Stand here in silence. Listen to the lap of the water against the stones. It is a place of profound sorrow and immense courage. These men and women died knowing that their sacrifice was part of something greater than themselves. A simple, stark monument now stands in their memory, a reminder of the terrible price of freedom.
The Legacy in the Pavement: Carrying Their Story Forward
As you walk back into the modern, vibrant life of Oslo—past the cafés filled with people laughing, the trams gliding by, the children playing in the parks—the city will feel different. You will now see the ghostly echoes.

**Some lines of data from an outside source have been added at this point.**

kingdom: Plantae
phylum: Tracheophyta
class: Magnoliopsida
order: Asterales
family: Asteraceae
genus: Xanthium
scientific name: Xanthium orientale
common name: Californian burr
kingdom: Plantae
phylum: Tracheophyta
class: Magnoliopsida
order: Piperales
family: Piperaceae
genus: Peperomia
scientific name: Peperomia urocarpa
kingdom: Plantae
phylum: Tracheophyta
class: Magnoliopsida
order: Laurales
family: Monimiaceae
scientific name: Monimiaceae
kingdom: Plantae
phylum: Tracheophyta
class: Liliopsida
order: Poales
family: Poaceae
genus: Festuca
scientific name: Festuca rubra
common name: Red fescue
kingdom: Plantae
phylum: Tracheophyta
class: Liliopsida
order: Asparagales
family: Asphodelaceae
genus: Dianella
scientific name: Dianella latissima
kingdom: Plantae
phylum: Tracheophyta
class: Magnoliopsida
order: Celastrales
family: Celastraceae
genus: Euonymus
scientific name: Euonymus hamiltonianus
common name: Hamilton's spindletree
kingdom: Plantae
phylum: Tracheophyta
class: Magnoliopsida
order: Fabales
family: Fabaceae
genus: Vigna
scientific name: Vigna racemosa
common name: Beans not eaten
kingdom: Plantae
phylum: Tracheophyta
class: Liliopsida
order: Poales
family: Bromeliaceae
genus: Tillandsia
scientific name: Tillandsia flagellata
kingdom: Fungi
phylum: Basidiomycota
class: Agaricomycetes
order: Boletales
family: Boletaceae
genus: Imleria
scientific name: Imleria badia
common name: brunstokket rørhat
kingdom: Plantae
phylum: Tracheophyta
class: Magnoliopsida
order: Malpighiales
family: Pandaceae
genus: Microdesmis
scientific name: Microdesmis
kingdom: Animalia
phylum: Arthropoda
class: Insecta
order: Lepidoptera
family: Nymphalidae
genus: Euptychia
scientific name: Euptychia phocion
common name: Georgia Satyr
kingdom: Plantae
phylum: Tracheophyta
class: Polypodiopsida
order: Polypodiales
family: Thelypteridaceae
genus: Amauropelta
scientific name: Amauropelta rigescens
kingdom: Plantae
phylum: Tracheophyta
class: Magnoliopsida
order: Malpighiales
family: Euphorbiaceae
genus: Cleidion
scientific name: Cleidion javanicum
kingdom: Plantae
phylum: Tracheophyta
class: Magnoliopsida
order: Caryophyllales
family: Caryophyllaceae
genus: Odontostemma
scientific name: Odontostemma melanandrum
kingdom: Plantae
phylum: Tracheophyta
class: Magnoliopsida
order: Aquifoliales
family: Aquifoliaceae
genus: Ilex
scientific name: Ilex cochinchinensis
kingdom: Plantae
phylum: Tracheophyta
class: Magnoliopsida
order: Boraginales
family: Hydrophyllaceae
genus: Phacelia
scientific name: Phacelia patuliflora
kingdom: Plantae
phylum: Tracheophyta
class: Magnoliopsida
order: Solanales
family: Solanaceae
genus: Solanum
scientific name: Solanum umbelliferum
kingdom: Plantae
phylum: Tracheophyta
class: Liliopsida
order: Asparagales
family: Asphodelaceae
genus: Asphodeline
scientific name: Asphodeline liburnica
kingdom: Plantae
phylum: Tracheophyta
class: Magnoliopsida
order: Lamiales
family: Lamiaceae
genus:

You’ll notice a plaque on a building wall you might have otherwise passed, commemorating a fallen resister. You’ll look at a basement window and wonder if it once hid a secret printing press. You’ll feel the weight of the silence that once greeted tyranny in the very air of the city squares.
The WWII Resistance Tour of Oslo is not a celebration of war. It is a pilgrimage in honor of resilience, of the power of the human spirit in the face of overwhelming darkness. It reminds us that heroism isn’t always loud; sometimes, it’s the quiet turning of a back, the clandestine printing of a leaflet, or the fortitude to face a firing squad for one’s beliefs.